From that wound came today’s Russia: not communist, not Western, but reborn through pain. Strategic, cynical, and angry. Its elites, scarred by the '90s chaos, vowed never to be humiliated again. The bear may not have regained its empire, but it rebuilt its claws.

Will America Survive?

When empires fall, they do not vanish. They transform. Britain, battered and bankrupt, handed over its imperial baton to America. It wasn’t a collapse—it was a merger. Brokered in bank vaults and transatlantic backrooms. The sun set politely.

Russia wasn’t afforded that grace. The Soviet Union imploded in a heartbeat. What rose from its ashes wasn’t welcomed—it was cast out. Washington’s elites dangled NATO in one hand and sanctions in the other. Moscow reached for partnership. It got containment. It reached for peace. It got pushed against the wall. The result? A reinvention—unforgiving, calculating, and sovereign in a new image.

Now, it’s America’s turn.

But unlike Britain, there is no larger empire to merge into. No U.S. to Britain’s decline. And unlike post-Soviet Russia, there is no villain to blame. America is both empire and emperor. When it falls, there will be no hand extended. No soft landing. No IMF cushion with stars and stripes.

And that is the moment of reckoning.

America must do what no empire has done before: stand alone, without tribute, without colonies, without the dollar as a global scepter—and still thrive. It must manufacture again. Produce value. Treat its citizens not as consumers of imported dreams but as builders of a sovereign future.

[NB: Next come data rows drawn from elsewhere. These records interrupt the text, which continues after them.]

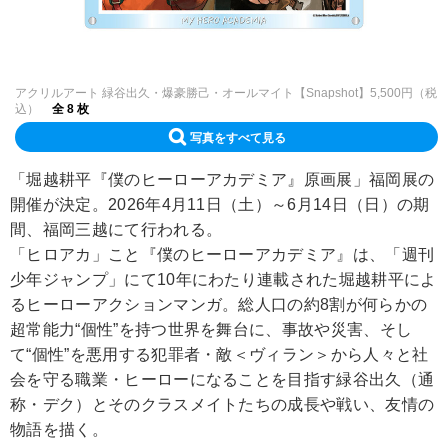
アクリルアート 緑谷出久・爆豪勝己・オールマイト【Snapshot】5,500円（税
込）
全 8 枚
写真をすべて見る
「堀越耕平『僕のヒーローアカデミア』原画展」福岡展の
開催が決定。2026年4月11日（土）～6月14日（日）の期
間、福岡三越にて行われる。
「ヒロアカ」こと『僕のヒーローアカデミア』は、「週刊
少年ジャンプ」にて10年にわたり連載された堀越耕平によ
るヒーローアクションマンガ。総人口の約8割が何らかの
超常能力“個性”を持つ世界を舞台に、事故や災害、そし
て“個性”を悪用する犯罪者・敵＜ヴィラン＞から人々と社
会を守る職業・ヒーローになることを目指す緑谷出久（通
称・デク）とそのクラスメイトたちの成長や戦い、友情の
物語を描く。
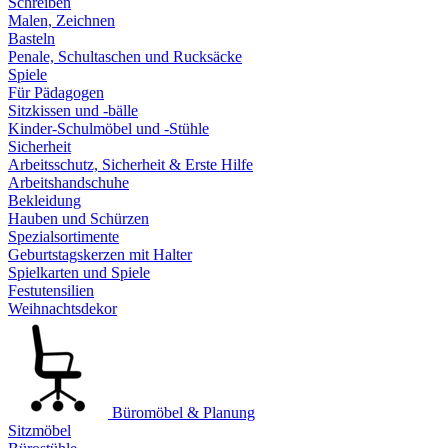
Schreiben
Malen, Zeichnen
Basteln
Penale, Schultaschen und Rucksäcke
Spiele
Für Pädagogen
Sitzkissen und -bälle
Kinder-Schulmöbel und -Stühle
Sicherheit
Arbeitsschutz, Sicherheit & Erste Hilfe
Arbeitshandschuhe
Bekleidung
Hauben und Schürzen
Spezialsortimente
Geburtstagskerzen mit Halter
Spielkarten und Spiele
Festutensilien
Weihnachtsdekor
Büromöbel & Planung
Sitzmöbel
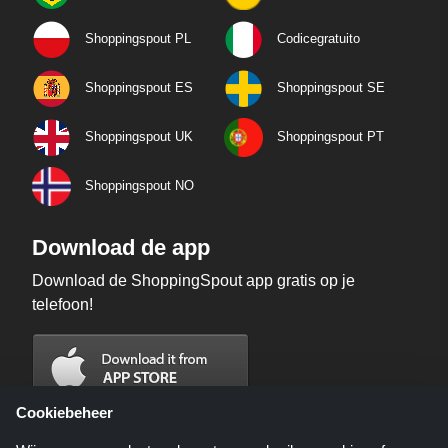
Shoppingspout PL
Codicegratuito
Shoppingspout ES
Shoppingspout SE
Shoppingspout UK
Shoppingspout PT
Shoppingspout NO
Download de app
Download de ShoppingSpout app gratis op je
telefoon!
Cookiebeheer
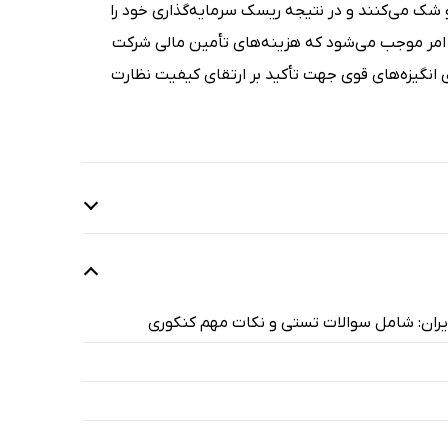
 می‌کنند و در نتیجه ریسک سرمایه‌گذاری خود را
این امر موجب می‌شود که هزینه‌های تأمین مالی شرکت
ی انگیزه‌های قوی جهت تأکید بر ارتقای کیفیت نظارت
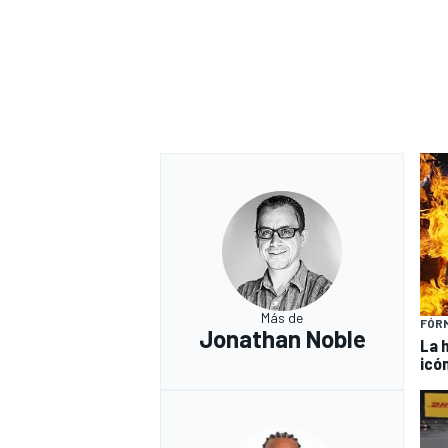
Más de
FÓRM
Jonathan Noble
La 
icó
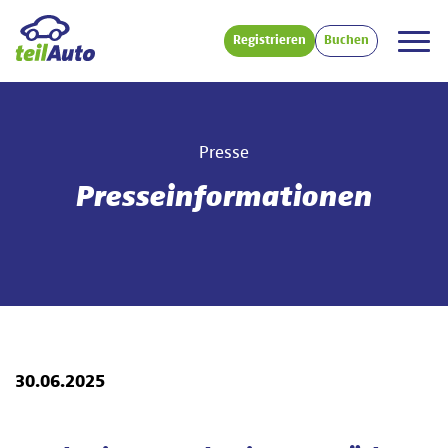
Registrieren
Buchen
Presse
Presseinformationen
30.06.2025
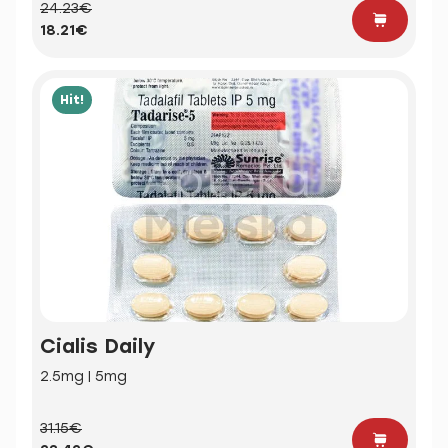
24.23€
18.21€
Hit!
Cialis Daily
2.5mg | 5mg
31.15€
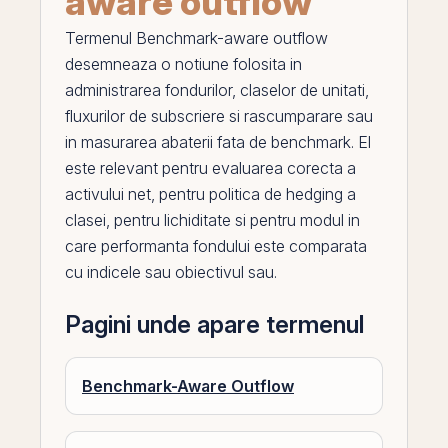
aware outflow
Termenul
Benchmark-aware outflow
desemneaza o notiune folosita in
administrarea fondurilor, claselor de unitati,
fluxurilor de subscriere si rascumparare sau
in masurarea abaterii fata de benchmark.
El
este relevant pentru evaluarea corecta a
activului net, pentru politica de hedging a
clasei, pentru lichiditate si pentru modul in
care performanta fondului este comparata
cu indicele sau obiectivul sau.
Pagini unde apare termenul
Benchmark-Aware Outflow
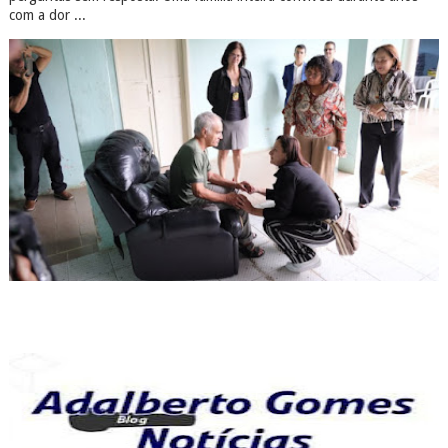
com a dor ...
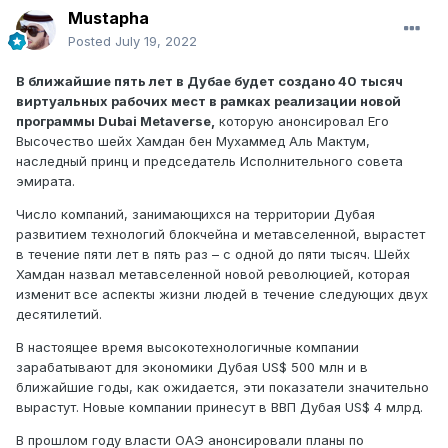
Mustapha
Posted
July 19, 2022
В ближайшие пять лет в Дубае будет создано 40 тысяч
виртуальных рабочих мест в рамках реализации новой
программы Dubai Metaverse,
которую анонсировал Его
Высочество шейх Хамдан бен Мухаммед Аль Мактум,
наследный принц и председатель Исполнительного совета
эмирата.
Число компаний, занимающихся на территории Дубая
развитием технологий блокчейна и метавселенной, вырастет
в течение пяти лет в пять раз – с одной до пяти тысяч. Шейх
Хамдан назвал метавселенной новой революцией, которая
изменит все аспекты жизни людей в течение следующих двух
десятилетий.
В настоящее время высокотехнологичные компании
зарабатывают для экономики Дубая US$ 500 млн и в
ближайшие годы, как ожидается, эти показатели значительно
вырастут. Новые компании принесут в ВВП Дубая US$ 4 млрд.
В прошлом году власти ОАЭ анонсировали планы по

It must be a republic without an empire. Strong without subjugation. Influential without interference.

That road has no blueprint.

It is a path untravelled.

But if it is walked with some thought and clarity of purpose... and sacrifice—it may come to mark the rebirth of a nation that once stood not on domination, but on audacity.

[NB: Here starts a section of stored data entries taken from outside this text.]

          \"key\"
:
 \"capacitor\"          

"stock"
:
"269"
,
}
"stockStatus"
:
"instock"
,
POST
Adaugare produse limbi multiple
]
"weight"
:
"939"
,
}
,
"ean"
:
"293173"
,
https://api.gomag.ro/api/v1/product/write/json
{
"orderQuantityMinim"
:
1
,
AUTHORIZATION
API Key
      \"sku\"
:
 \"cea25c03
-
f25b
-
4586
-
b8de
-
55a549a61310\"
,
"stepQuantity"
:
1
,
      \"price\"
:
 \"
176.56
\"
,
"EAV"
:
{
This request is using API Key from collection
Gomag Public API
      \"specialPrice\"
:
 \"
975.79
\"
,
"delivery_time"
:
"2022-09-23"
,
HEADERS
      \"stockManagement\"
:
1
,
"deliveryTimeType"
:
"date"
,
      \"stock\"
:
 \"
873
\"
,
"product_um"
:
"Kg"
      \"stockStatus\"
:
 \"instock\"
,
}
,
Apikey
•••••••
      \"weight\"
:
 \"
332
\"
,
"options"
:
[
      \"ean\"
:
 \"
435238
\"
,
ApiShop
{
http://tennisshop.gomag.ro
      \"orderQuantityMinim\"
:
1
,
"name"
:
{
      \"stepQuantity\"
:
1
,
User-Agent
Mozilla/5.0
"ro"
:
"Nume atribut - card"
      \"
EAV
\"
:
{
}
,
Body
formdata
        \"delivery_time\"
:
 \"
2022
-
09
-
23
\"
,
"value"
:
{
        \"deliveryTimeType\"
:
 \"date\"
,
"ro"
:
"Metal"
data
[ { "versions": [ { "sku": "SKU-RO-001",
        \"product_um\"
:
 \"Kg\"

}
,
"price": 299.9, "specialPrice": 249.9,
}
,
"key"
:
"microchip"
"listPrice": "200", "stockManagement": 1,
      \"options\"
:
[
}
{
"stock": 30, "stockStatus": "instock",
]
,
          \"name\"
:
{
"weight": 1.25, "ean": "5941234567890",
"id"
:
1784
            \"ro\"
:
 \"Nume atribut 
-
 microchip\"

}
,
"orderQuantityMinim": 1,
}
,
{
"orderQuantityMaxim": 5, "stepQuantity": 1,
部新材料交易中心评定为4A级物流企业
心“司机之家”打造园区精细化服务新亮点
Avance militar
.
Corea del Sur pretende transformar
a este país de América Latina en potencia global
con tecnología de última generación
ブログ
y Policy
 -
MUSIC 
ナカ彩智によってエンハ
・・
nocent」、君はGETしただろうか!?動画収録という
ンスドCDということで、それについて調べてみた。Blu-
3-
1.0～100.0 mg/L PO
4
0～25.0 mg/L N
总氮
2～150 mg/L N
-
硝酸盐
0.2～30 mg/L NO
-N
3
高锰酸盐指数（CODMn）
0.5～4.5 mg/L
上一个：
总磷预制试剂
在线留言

It may not and should not be the end of America as a country where dreams came true.

But the end of Empire America that the world had come to fear and even hate.

That may create a new world - multipolar and complex. Many powers will vie for the pie of the world. Some will succeed, some won't.

In that "Geopolitical Wild West," anarchy will emerge.

A beginning of something more dangerous—and more free.